Suppose you have an examination with R questions on it. Suppose each question requires you to know F pieces of information in order to get it right. (and there are F pieces of info for each question, i.e. you need to get all the parts right to get the question right)
Can you write a closed formula to calculate the probability of getting C questions correct if you know L pieces of information out of the total F*R?
Or, can you write a closed formula to calculate the probability of having known L pieces of information given that you got C questions correct? (then you can flip it with Bayes' Theorem to the first one)
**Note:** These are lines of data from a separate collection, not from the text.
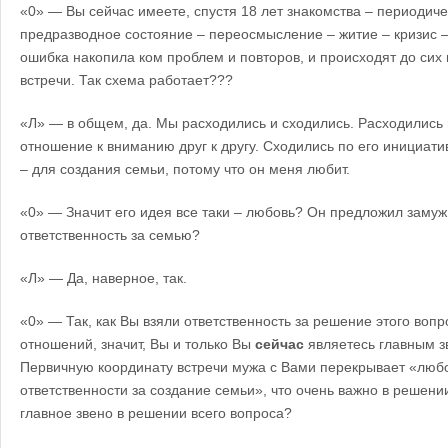
«0» — Вы сейчас имеете, спустя 18 лет знакомства – периодиче
предразводное состояние – переосмысление – житие – кризис – 
ошибка накопила ком проблем и повторов, и происходят до сих
встречи. Так схема работает???
«Л» — в общем, да. Мы расходились и сходились. Расходились 
отношение к вниманию друг к другу. Сходились по его инициат
– для создания семьи, потому что он меня любит.
«0» — Значит его идея все таки – любовь? Он предложил замуж 
ответственность за семью?
«Л» — Да, наверное, так.
«0» — Так, как Вы взяли ответственность за решение этого воп
отношений, значит, Вы и только Вы
сейчас
являетесь главным з
Первичную координату встречи мужа с Вами перекрывает «любо
ответственности за создание семьи», что очень важно в решении
главное звено в решении всего вопроса?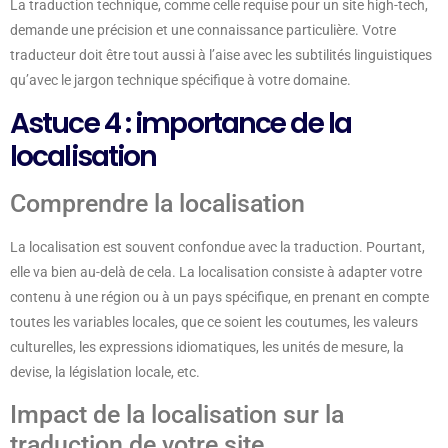
La traduction technique, comme celle requise pour un site high-tech,
demande une précision et une connaissance particulière. Votre
traducteur doit être tout aussi à l’aise avec les subtilités linguistiques
qu’avec le jargon technique spécifique à votre domaine.
Astuce 4 : importance de la
localisation
Comprendre la localisation
La localisation est souvent confondue avec la traduction. Pourtant,
elle va bien au-delà de cela. La localisation consiste à adapter votre
contenu à une région ou à un pays spécifique, en prenant en compte
toutes les variables locales, que ce soient les coutumes, les valeurs
culturelles, les expressions idiomatiques, les unités de mesure, la
devise, la législation locale, etc.
Impact de la localisation sur la
traduction de votre site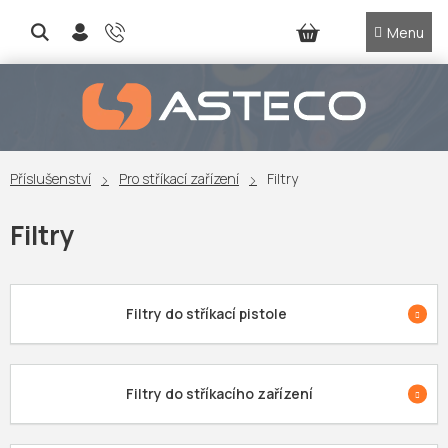
Přejít
na
NÁKUPNÍ
obsah
KOŠÍK
Příslušenství
Pro stříkací zařízení
Filtry
Filtry
Filtry do stříkací pistole
Filtry do stříkacího zařízení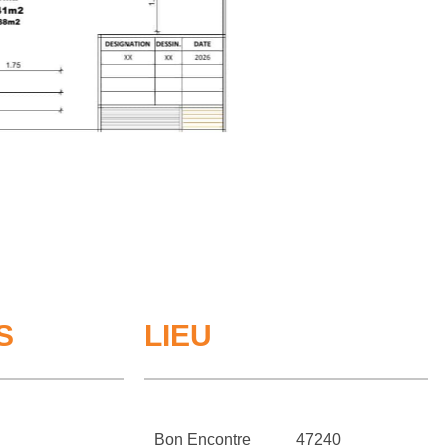
S
LIEU
Bon Encontre
47240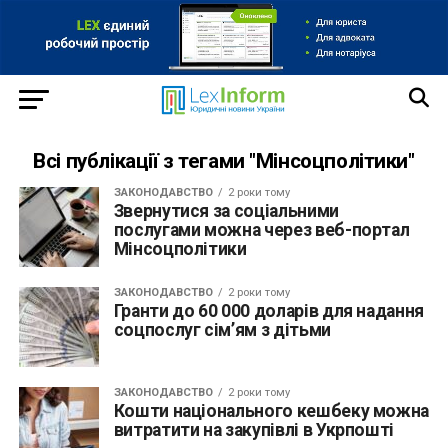
Всі публікації з тегами "Мінсоцполітики"
ЗАКОНОДАВСТВО
2 роки тому
Звернутися за соціальними
послугами можна через веб-портал
Мінсоцполітики
ЗАКОНОДАВСТВО
2 роки тому
Гранти до 60 000 доларів для надання
соцпослуг сім’ям з дітьми
ЗАКОНОДАВСТВО
2 роки тому
Кошти національного кешбеку можна
витратити на закупівлі в Укрпошті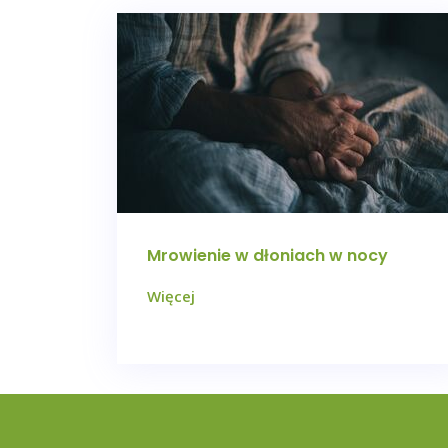
Mrowienie w dłoniach w nocy
Więcej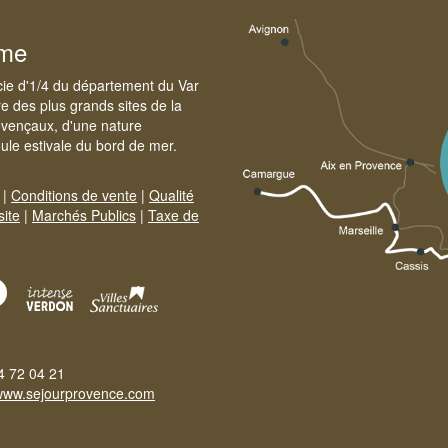
sme
cie d'1/4 du département du Var
e des plus grands sites de la
ovençaux, d'une nature
foule estivale du bord de mer.
|
Conditions de vente
|
Qualité
site
|
Marchés Publics
|
Taxe de
4 72 04 21
www.sejourprovence.com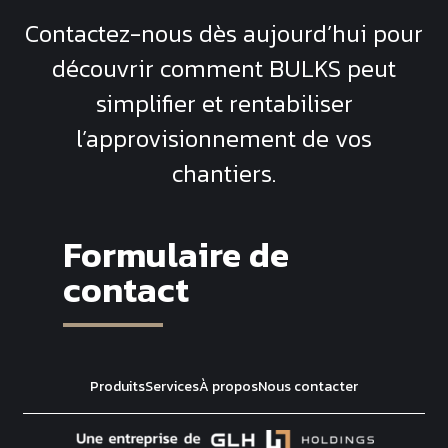
Contactez-nous dès aujourd’hui pour
découvrir comment
BULKS
peut
simplifier et rentabiliser
l’approvisionnement de vos
chantiers.
Formulaire de
contact
Produits
Services
À propos
Nous contacter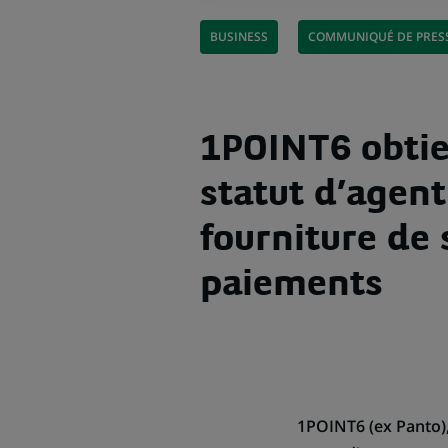
BUSINESS
COMMUNIQUÉ DE PRES
1POINT6 obtie
statut d’agent
fourniture de 
paiements
1POINT6 (ex Panto),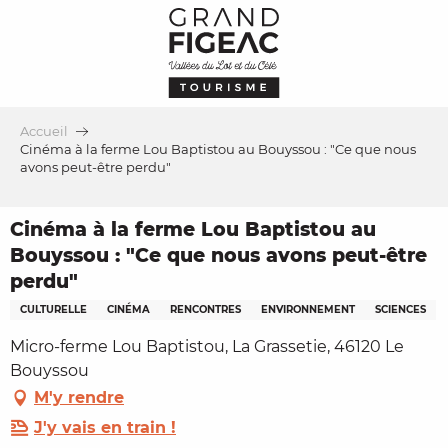
Aller
au
contenu
principal
Accueil
Cinéma à la ferme Lou Baptistou au Bouyssou : "Ce que nous
avons peut-être perdu"
Cinéma à la ferme Lou Baptistou au
Bouyssou : "Ce que nous avons peut-être
perdu"
CULTURELLE
CINÉMA
RENCONTRES
ENVIRONNEMENT
SCIENCES
Micro-ferme Lou Baptistou, La Grassetie, 46120 Le
Bouyssou
M'y rendre
J'y vais en train !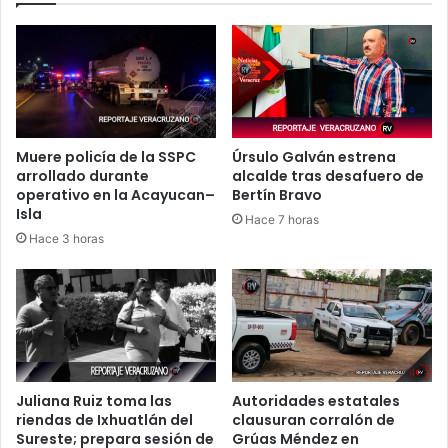
Muere policía de la SSPC
Úrsulo Galván estrena
arrollado durante
alcalde tras desafuero de
operativo en la Acayucan–
Bertín Bravo
Isla
Hace 7 horas
Hace 3 horas
Juliana Ruiz toma las
Autoridades estatales
riendas de Ixhuatlán del
clausuran corralón de
Sureste; prepara sesión de
Grúas Méndez en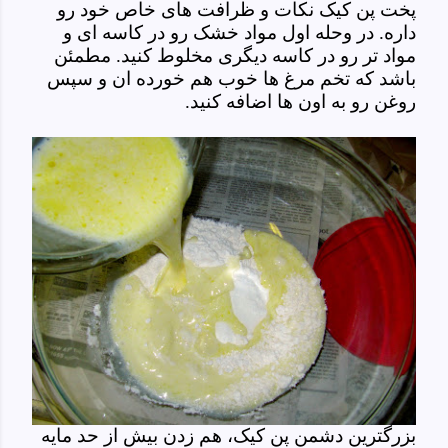
پخت پن کیک نکات و ظرافت های خاص خود رو
داره. در وحله اول مواد خشک رو در کاسه ای و
مواد تر رو در کاسه دیگری مخلوط کنید. مطمئن
باشد که تخم مرغ ها خوب هم خورده ان و سپس
روغن رو به اون ها اضافه کنید.
بزرگترین دشمن پن کیک، هم زدن بیش از حد مایه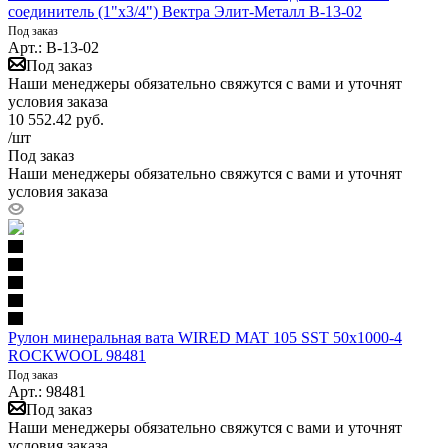
соединитель (1"х3/4") Вектра Элит-Металл В-13-02
Под заказ
Арт.: В-13-02
Под заказ
Наши менеджеры обязательно свяжутся с вами и уточнят
условия заказа
10 552.42
руб.
/шт
Под заказ
Наши менеджеры обязательно свяжутся с вами и уточнят
условия заказа
Рулон минеральная вата WIRED MAT 105 SST 50х1000-4
ROCKWOOL 98481
Под заказ
Арт.: 98481
Под заказ
Наши менеджеры обязательно свяжутся с вами и уточнят
условия заказа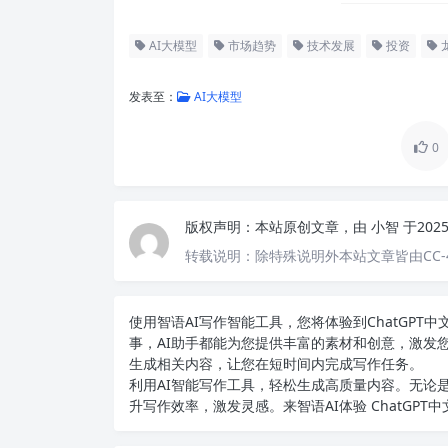
AI大模型
市场趋势
技术发展
投资
发表至：
AI大模型
0
版权声明：
本站原创文章，由
小智
于202
转载说明：
除特殊说明外本站文章皆由CC-
使用智语
AI写作
智能工具，您将体验到ChatGP
事，AI助手都能为您提供丰富的素材和创意，激发
生成相关内容，让您在短时间内完成写作任务。
利用AI智能写作工具，轻松生成高质量内容。无论是
升写作效率，激发灵感。来智语AI体验
ChatGPT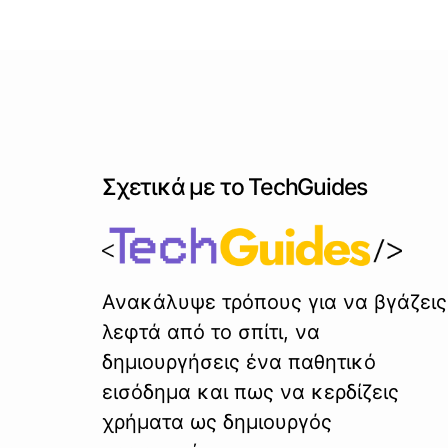
Σχετικά με το TechGuides
Ανακάλυψε τρόπους για να βγάζεις
λεφτά από το σπίτι, να
δημιουργήσεις ένα παθητικό
εισόδημα και πως να κερδίζεις
χρήματα ως δημιουργός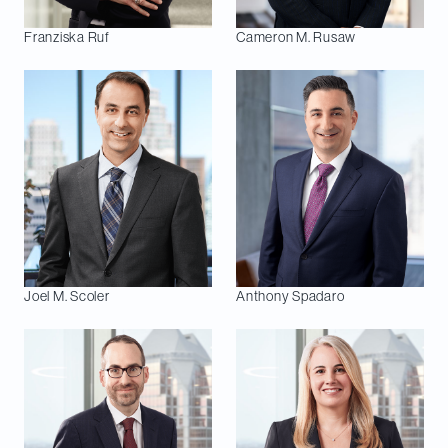
Franziska
Ruf
Cameron M.
Rusaw
Joel M.
Scoler
Anthony
Spadaro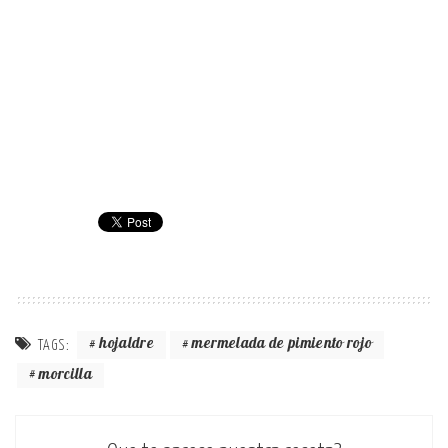
hojaldre
mermelada de pimiento rojo
TAGS:
morcilla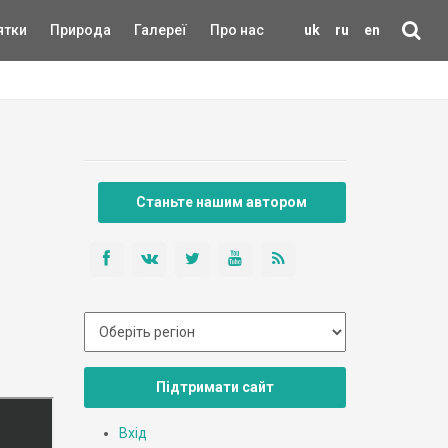
ятки
Природа
Галереї
Про нас
uk
ru
en
Станьте нашим автором
Підтримати сайт
Вхід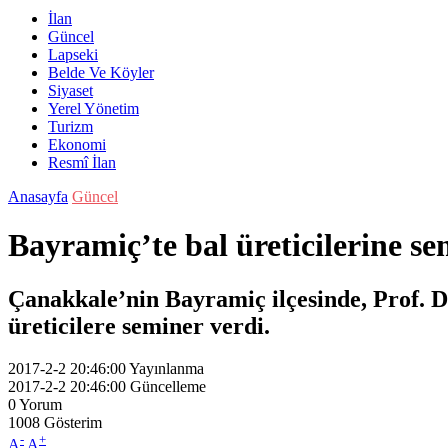
İlan
Güncel
Lapseki
Belde Ve Köyler
Siyaset
Yerel Yönetim
Turizm
Ekonomi
Resmî İlan
Anasayfa
Güncel
Bayramiç’te bal üreticilerine s
Çanakkale’nin Bayramiç ilçesinde, Prof. D
üreticilere seminer verdi.
2017-2-2 20:46:00
Yayınlanma
2017-2-2 20:46:00
Güncelleme
0
Yorum
1008
Gösterim
-
+
A
A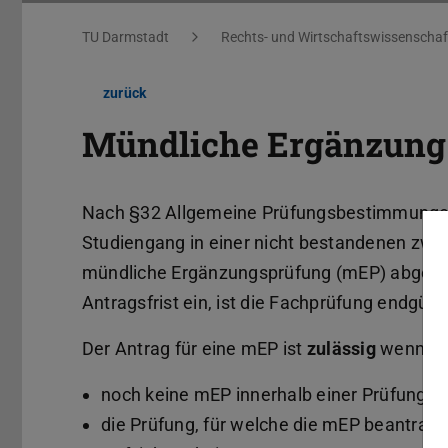
Sie befinden sich hier:
TU Darmstadt
Rechts- und Wirtschaftswissenschaf
zurück
Mündliche Ergänzung
Nach §32 Allgemeine Prüfungsbestimmungen 
Studiengang in einer nicht bestandenen zwei
mündliche Ergänzungsprüfung (mEP) abgelegt
Antragsfrist ein, ist die Fachprüfung endgült
Der Antrag für eine mEP ist
zulässig
wenn:
noch keine mEP innerhalb einer Prüfungso
die Prüfung, für welche die mEP beantragt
The answer must be valid for F and R being any positive integers. I'd also need to know why the formula works. Thanks in advance!
2007-11-28
14:08:05
·
1 answers
·
asked by
Anonymous
in
Science & Mathematics
➔ Mathematics
Stym, you almost have it; that's the point that I'm at as well. The one thing that your formula doesn't account for is the fact that when you multiply COMBIN(R,C) with COMBIN(RF-FC,L-FC) and L-FC>=F, you duplicate some possibilities. For example, if R=3, F=2, and L=4, you would expect the probability of getting at least 1 correct to be 1, as you are guaranteed to get at least 1 right. The formula, however, gives you 1.2, an impossible probability. Try plugging in R=3, F=2, and L=6, and see what the probability of getting 0 correct is. It should be 0, but it comes out as a negative integer! Any further ideas you are anyone else have on this would be great; and even if you don't know how to deal with this (outside of a recursive summation), thanks for taking time to think about it.